Lock #3

My big outing today was to Parc des Ancres on the Soulanges Canal. I’ve painted at this location years ago, and it was thrilling to return to sketch the water falling from the old Lock #3. It’s a dramatic sight, accompanied by a deafening soundtrack of falling water. Everything is massive in the scene. The huge beams at the top of the lock, the plates of rusty metal that form a vertical wall behind the falls, and of course the flow of water. I painted quickly, I think inspired by the movement of the falls. I also took lots of photos, with a thought to perhaps a larger watercolour of this scene.


The neighbour’s yard

My neighbour has a beautiful garden but the only time I can see it from my house is in early spring. After that the border between us fills in, and although I am grateful that there’s no fence between us, later in the summer a wall is created by the vegetation.

I tried to paint this in layers to give some distance to the scene. Lately I’ve been using lots of Lemon Yellow for grass in sun. Even though when it’s on the palette it seems TOO yellow, when I contrast it to the shadier areas of grass or leaves in shade, it seems to work. Painted from my backyard on Arches paper.


Parc des Rapides

I didn’t realize how much I needed to get out of the house until… I got out of the house. Taking a little drive to a local Montreal park was almost as exciting as taking a road trip out of town. We found this beautiful oasis at Parc des Rapides in Lasalle, with red winged blackbirds, ducks and families of geese and goslings. Nothing out of the ordinary really, but it was a different view and I was happy to spend a few hours looking out at the water. I was really hoping it sketch the rapids but that area was blocked off, probably because the paths are too narrow to safely keep pedestrians six feet apart. I guess that will be the norm for this summer. Sketched in an Etchr sketchbook under the shade of a willow tree.


Tulip bones

Today’s painting inspiration comes from the Dutch landscape designer Piet Oudolf. If you’ve walked the High Line in New York or toured the Lurie Garden in Chicago, then you’ve seen his work. He had a part in both of those projects. Yesterday I watched a virtual screening of the documentary “Five Seasons: The Gardens of Piet Oudolf“. As Oudolf walked through his own autumn gardens in the Netherlands, pointing at seed pods and skeletons of perennials, it made me look at my own garden a little differently today. I know there’s not much decay in spring, but what was left over when the petals of the tulips fell was as interesting as the tulips themselves.


Tiny flowers

This grouping of flowers — picked from my garden this morning — is my favourite of the season. Tiny blossoms of Forget-me-not, just-budding Lilies of the Valley, acid yellow Euphorbia, and a few others whose names escape me. And of course the gently arching Bleeding Hearts. Even their names seem to be most descriptive of the year. Once these fade, the big showy stuff blooms and, at least in my garden, they just never have the beauty and delicacy of these.
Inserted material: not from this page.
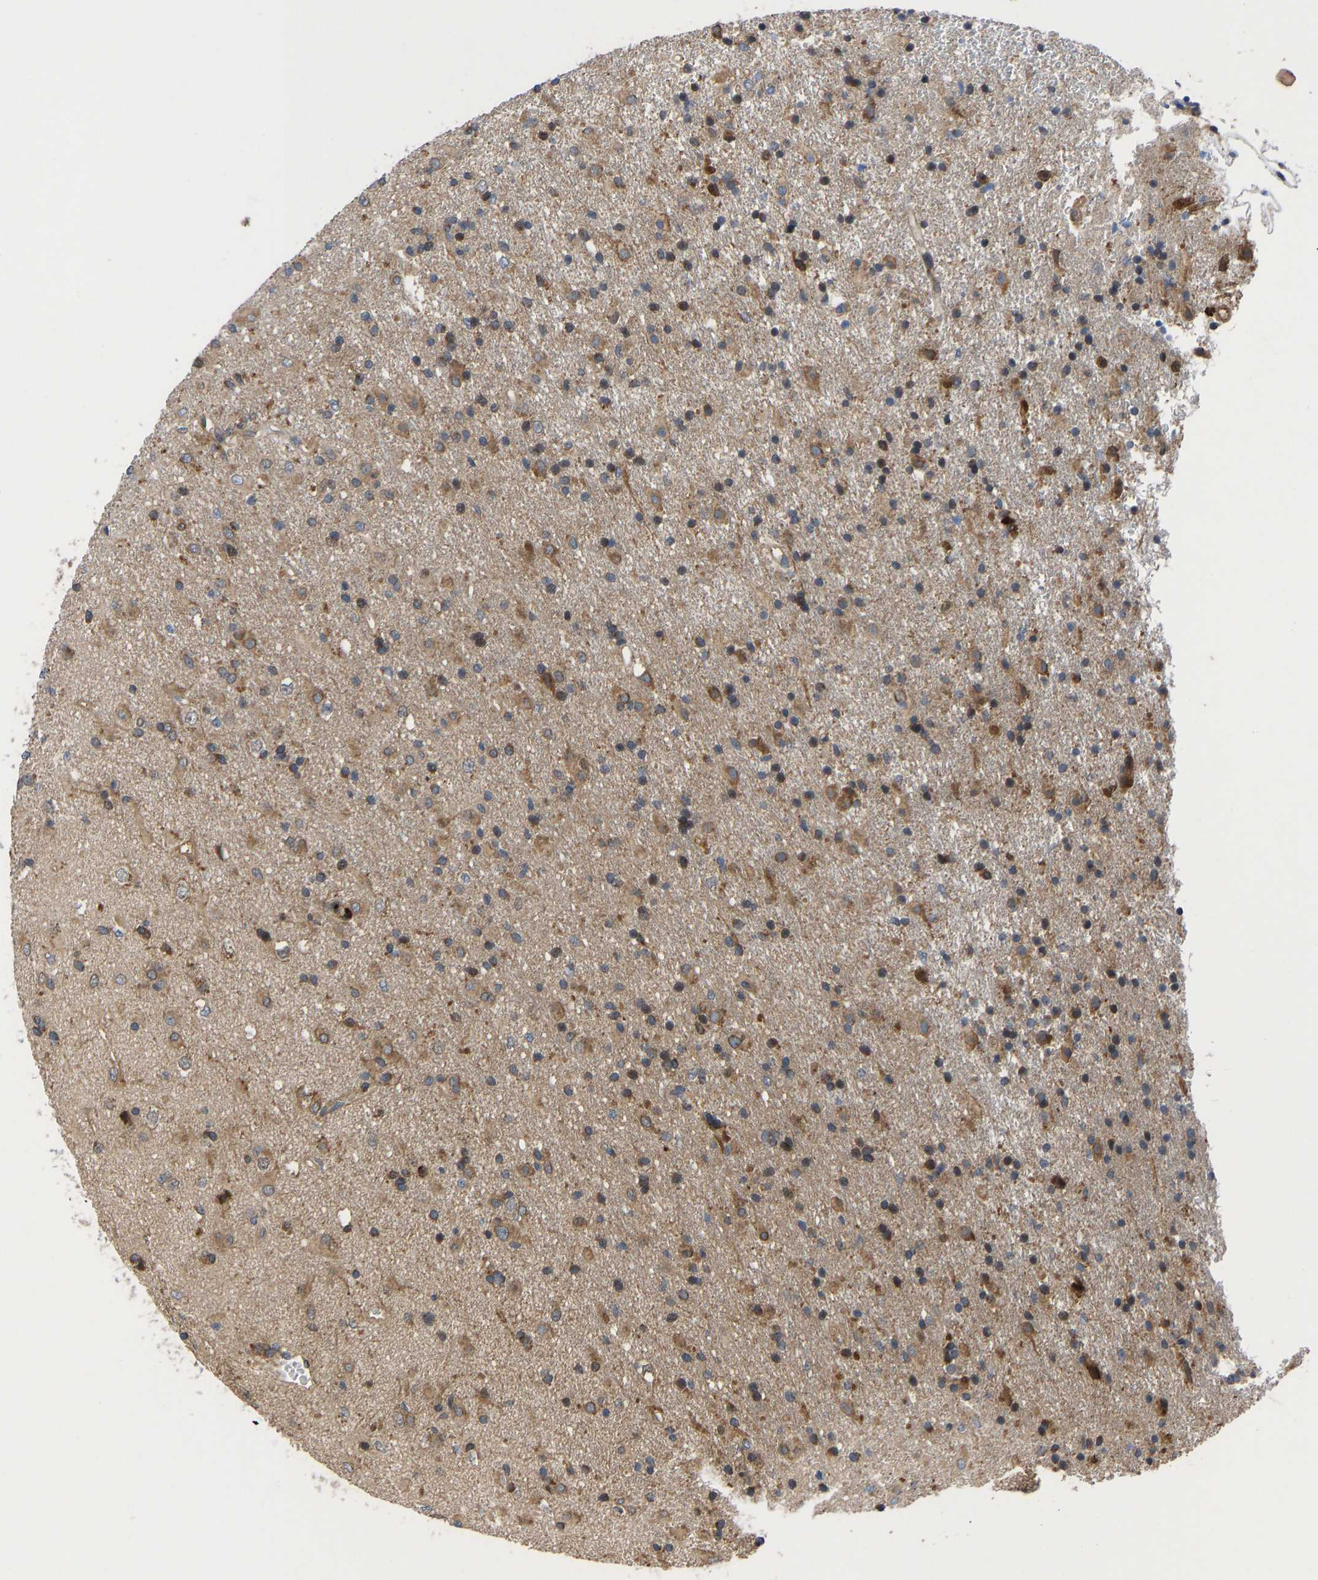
{"staining": {"intensity": "moderate", "quantity": ">75%", "location": "cytoplasmic/membranous"}, "tissue": "glioma", "cell_type": "Tumor cells", "image_type": "cancer", "snomed": [{"axis": "morphology", "description": "Glioma, malignant, Low grade"}, {"axis": "topography", "description": "Brain"}], "caption": "Immunohistochemistry (IHC) (DAB (3,3'-diaminobenzidine)) staining of human glioma shows moderate cytoplasmic/membranous protein positivity in about >75% of tumor cells.", "gene": "FRRS1", "patient": {"sex": "male", "age": 65}}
Sketched in watercolour and white gouache on Strathmore toned paper.


Alice eats bugs

Alice appreciates being outside these days as much as I do. But drawing a dog outdoors is a lot more challenging than the usual “sleeping dog after a walk” sketch session. Positions shift constantly, people (and other dogs) go by on the street, and bugs must be eaten. But, like people in motion, dogs in motion generally come back to the same pose eventually, and with some stop and start, the drawing ends up getting completed.


Sweet

It felt pretty great to finally have enough flowers in the garden to create a bouquet, but they flopped over almost immediately. The bleeding hearts were mere shoots a few days ago, and now they’re almost past their prime. Same with the tulips. That’s what happens when you have a cold spring and summer descends quickly and with no warning. I’m not complaining though. It was pretty great to plunk these in a vase and paint them from a chair in the backyard, watching them shift gently in the wind. After that long period of confinement it was worth waiting for, and made the painting process all that much more sweet.